____ Okuma Metni
"İnsan santral gibi, bütün hilkatın nizamlarına ve fıtratın kanunlarına ve kâinattaki nevamis-i İlahiyenin şualarına bir merkezdir." cümlesini açıklar mısınız?
Değerli Kardeşimiz;
Risale-i Nur'da, "insan, şu kainatın misali musağğarı" olarak tarif edilmiştir. Yani insan şu kainatın küçük bir misali ve modeli hükmündedir. Kainatı küçültsen, insan olur; insanı büyütsen kainat olur, denilmiştir.
Kainatta azametli ve büyük olarak tecelli eden isim ve sıfatların manası, insan sayfasında daha okunaklı ve göz önünde tecelli etmişlerdir. Herkes rahatla ve kolaylıkla bu sayfayı okuyabilir. Ama kainatı okumak için külli ve geniş bir nazar gereklidir. İnsan, şu kainatın sultanı ve halifesi de olabilir. Mahlukatın en aşağısına da düşebilir bir mahiyet ve vaziyette yaratılmıştır.
İnsanın rububiyet kanunlarına ve icraat tellerine santral olması ise, bütün isim ve sıfatların tecelli noktasından toplandığı tek varlık olmasıdır. İnsan, Allah’ın bütün isim ve sıfatlarının tecelli merkezi gibidir. Her bir isim ve sıfat o merkezde tecelli etmek ile cem olmuştur. Yani insanın mahiyetine yerleştirilmiş olan her bir duygu ve cihaz, Allah’ın bir isim ve sıfatına açılan birer pencere gibidir. İnsan bu duygu ve cihazlar penceresi ile o isimleri seyreder, bilir ve tartar.
________
İstenen Görev 1: İnsanın kâinattaki yerini anlatan metne göre kâinatı okumak için ne gereklidir?
İstenen Görev 2: İnsanın kâinattaki yerini anlatan metni son cümlesinden itibaren devam ettirin.
____ Kayıt Listesi
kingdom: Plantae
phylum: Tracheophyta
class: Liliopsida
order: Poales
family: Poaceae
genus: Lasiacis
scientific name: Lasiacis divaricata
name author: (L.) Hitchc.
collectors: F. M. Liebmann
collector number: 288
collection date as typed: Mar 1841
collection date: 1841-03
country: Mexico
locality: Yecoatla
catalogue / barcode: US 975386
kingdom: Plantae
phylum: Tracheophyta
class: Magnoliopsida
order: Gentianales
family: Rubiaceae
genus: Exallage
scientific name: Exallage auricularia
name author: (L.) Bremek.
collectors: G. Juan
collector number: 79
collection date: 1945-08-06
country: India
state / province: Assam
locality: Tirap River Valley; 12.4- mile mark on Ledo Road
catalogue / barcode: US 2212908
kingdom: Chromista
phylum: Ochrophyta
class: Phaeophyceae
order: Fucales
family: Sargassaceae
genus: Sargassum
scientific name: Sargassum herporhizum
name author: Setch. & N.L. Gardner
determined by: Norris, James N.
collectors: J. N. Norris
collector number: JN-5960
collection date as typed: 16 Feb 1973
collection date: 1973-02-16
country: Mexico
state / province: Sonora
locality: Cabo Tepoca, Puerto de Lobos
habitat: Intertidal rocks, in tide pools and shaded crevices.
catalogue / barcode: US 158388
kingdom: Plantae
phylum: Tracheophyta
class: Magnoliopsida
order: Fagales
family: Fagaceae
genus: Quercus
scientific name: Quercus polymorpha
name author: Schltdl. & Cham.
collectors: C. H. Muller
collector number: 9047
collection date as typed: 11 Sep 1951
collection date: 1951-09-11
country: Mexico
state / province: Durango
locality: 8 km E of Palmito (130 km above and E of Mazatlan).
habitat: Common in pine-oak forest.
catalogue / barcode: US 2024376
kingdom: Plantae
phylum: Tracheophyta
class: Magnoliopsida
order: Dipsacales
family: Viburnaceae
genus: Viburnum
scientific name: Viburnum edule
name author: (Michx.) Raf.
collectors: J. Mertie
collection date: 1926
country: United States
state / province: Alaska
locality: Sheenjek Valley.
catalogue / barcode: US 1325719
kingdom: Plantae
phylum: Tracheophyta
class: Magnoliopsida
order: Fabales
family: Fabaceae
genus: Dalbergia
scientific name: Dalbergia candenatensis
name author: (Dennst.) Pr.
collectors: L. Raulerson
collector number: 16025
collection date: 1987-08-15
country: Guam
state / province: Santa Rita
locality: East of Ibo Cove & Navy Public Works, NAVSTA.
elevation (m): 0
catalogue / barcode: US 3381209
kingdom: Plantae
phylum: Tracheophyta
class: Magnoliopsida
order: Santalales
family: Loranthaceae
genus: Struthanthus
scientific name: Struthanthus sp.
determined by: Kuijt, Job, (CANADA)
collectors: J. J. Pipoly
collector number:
________
Beklenen Çıktı 1: Külli ve geniş bir nazar gereklidir.

Beklenen Çıktı 2:
Diğer mahluklarda bu keyfiyet yoktur. Onlar, ancak bazı isimlere ayinedarlık ederler. Ama insan mahiyeti bütün isimlerin manasının okunduğu dev bir ayinedir. Bir de kainatta işleyen bütün kanunların ve icraatların hizmeti ve odaklaştığı nokta insan olmasından, adeta insan şu kainatın kalbi gibi merkezlik yapıyor. Güneşten tut, zerrelere kadar her şey insana itaat ettirilmiş ve ona hizmet ediyor. Kainatta umumi ve külli olarak bulunan kanunların uçları insanda toplanmış gibidir. İnsan, kendi mahiyetine dikkat ile baksa, bütün kainatı okumuş ve anlamış olur.
Mesela, kainatta umumi olarak bulunan rızık kanunu, bütün rızka muhtaç canlılara rızkını ulaştırdığı gibi, en mükemmel ve geniş manası insan da görünür ve tecelli eder. Sair mahlukat, bir iki yiyecek ile beslenir; insan ise her nevi lezzeti ve rızkı tartıp, tadacak cihazlara sahiptir. Bu da gösteriyor ki, insan, şu kainatın merkezi ve santralı gibi bir kıvamda yaratılmıştır...
İbadet; insan ile kainat arasında uyum temin eden bir adaptör gibidir. Kim bu adaptörü atarsa kainatın azim çarkları altında ezilir ve onunla uyum temin edemez, denilmek isteniyor. Allah, insanın maddi ve manevi mutluluğunu bu adaptör vazifesi gören ibadete bağlamıştır. İnsan cüzi aklı ile neyin kendine tam uygun, neyin kainatla ahenk içinde olacağını tam kestiremiyor, bu yüzden ibadete muhtaçtır.
Mesela; iktisat sosyal hayatın önemli bir çarkıdır. Bu çarkın iki dişlisi var; birisi zenginlik diğeri fakirlik, bu iki sınıfı tam bir uyum ve ahenk içinde çalıştıracak bir adaptör bulamaz isek, çok büyük kavga ve nizalar çıkar; Birinci ve İkinci Dünya Savaşları gibi. İslam bu iki sınıf arasına zenginlerde merhameti, fakirlerde hürmeti tesis edecek zekatı emrediyor. Zekat hem bir ibadet, hem bir adaptör vazifesini görüyor.
İnsanın bütün kainata santral olması mükemmel bir fıtrata sahip olduğuna işaret ediyor ki, bu husus ayette şu şekilde beyan ediliyor:
"Biz insanı en mükemmel surette yarattık. Sonra da onu en aşağı derekeye düşürdük. Ancak iman edip güzel ve makbul işler yapanlar müstesnadır." (Tin, 95/4-6)
Selam ve dua ile...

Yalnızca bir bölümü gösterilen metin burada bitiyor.